SOURCE TEXT.
NBA Rookie Report: February Edition


As we roll towards the All-Star break it only makes sense to report on the rookie ladder and review which NBA freshmen are making big moves. Consider this report as a complete and unequivocal assessment of where the kids stack up against each other at your own discretion.

Top Five

    1. Ben Simmons (16.5 points, 7.7 rebounds, 7.3 assists, 1.8 steals and 0.9 blocks in 34.9 minutes per game): An Australian thoroughbred, Ben came out of the gates head and shoulders above the rest of the rookie class. His size and strength have helped him exhibit consistent brilliance as the Sixers’ point guard from the opening (liberty) bell. With a non-existent jumpshot as the lone crack in his armor, Simmons has still performed at an elite level by using the rest of his skill set to his advantage. When given space he consistently blows by good NBA defenders with a swift first step, finishing strong at the rim. Don’t think anyone expected him to use a wide array of hook-shots and off-balance jumpers, but they are going in early and often. The biggest revelation has been his defense. He can already be considered an above average defender in this league, something very rare for a rookie. His strength and length allow him to battle with big men in the post and his lateral speed, quick hands, and natural instincts make him a nuisance on the perimeter as well. When it comes to rebounding and passing he’s elite, but we already knew that from his high school mixtapes and LSU statistics. Over the past few weeks a combination of getting snubbed from the All-Star game and the sound of Donovan Mitchell creeping up on him may have inspired him to elevate his game and try something new: shooting more mid-range jumpers. The arc is flat, but they are occasionally going in. Now imagine that, Ben Simmons with a jump-shot? Might explain why the Eagles’ Super Bowl win inspired 76ers All-Star teammate Joel Embiid to proclaim “We’re Next!”

EXTRACTED RECORDS.
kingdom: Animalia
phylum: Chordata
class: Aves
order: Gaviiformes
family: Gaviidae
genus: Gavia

EXERCISES TO COMPLETE.
**A)** Answer these from the NBA rookie report:
(i) What event does the report say the league is rolling toward?
(ii) How many assists per game does Ben Simmons average?
(iii) What did Joel Embiid proclaim after the Eagles' Super Bowl win?
**B)** Write the next part of the NBA rookie report, picking up after its last sentence.
The listing is not needed for this work.

RESULTS FOR THE EXERCISE.
**A)**
(i) The All-Star break.
(ii) 7.3 assists per game.
(iii) "We're Next!"

**B)**
    2. Donovan Mitchell (19.2 points, 3.4 rebounds, 3.4 assists, 1.5 steals and 0.4 blocks in 31.9 minutes per game): No idea how he was left off the initial list of participants for the Dunk Contest, but the one benefit of Aaron Gordon’s unfortunate injury was Mitchell’s subsequent invitation to the event. An exciting, high-flying athlete, Mitchell has exceeded even the most lofty of superlatives from his pre-draft hype bandwagon. A streaky scorer and playmaker at Louisville whose translatable skill to the NBA was supposed to be his defense, Mitchell has actually been a consistent offensive force while focusing predominantly on that end of the floor. Averaging nearly 20/4/4 on 45/35/84 shooting splits, Donovan has proven that he is willing and able to carry the offensive load for the Jazz. Tyreke Evans’ 20/5/5 rookie season is a cautionary tale of putting too much credence in high volume offensive numbers for a rookie suddenly thrust into his team’s primary scoring role, but Mitchell can avoid Tyreke’s eventual career path by continuing to improve on his shooting and utilizing his elite athleticism on the defensive end of the floor. He might not be first on this rookie ladder but Mitchell is definitely the top player of the 2017 NBA Draft that teams are lamenting most for letting him slip.
    3. Jayson Tatum (13.6 points, 5.1 rebounds, 1.4 assists, 0.9 assists and 0.8 blocks in 31.0 minutes per game): After trading down from the first overall spot to draft Tatum third, Danny Ainge bragged that he would have taken Tatum at one. Right now he can brag again about how well that has turned out for him so far. Time will tell how that trade really works out, but Tatum has clearly been worthy of his selection. Jayson looked to be a natural scorer at Duke, but his shooting stroke looks smoother and quicker than it ever was in college — plus he has extended it. If anyone had told Ainge pre-draft that Tatum would lead the NBA in three-point shooting percentage through several months of the season, even he wouldn’t take it seriously. But truth is stranger than fiction and even with a colder shooting January, Tatum still boasts 48/43/82 splits. Even more surprisingly, he has transitioned seamlessly into Brad Stevens’ defensive system. The Celtics have a flexible scoring forward that they can play with confidence for the next decade. That is exactly what you want to snag in the lottery.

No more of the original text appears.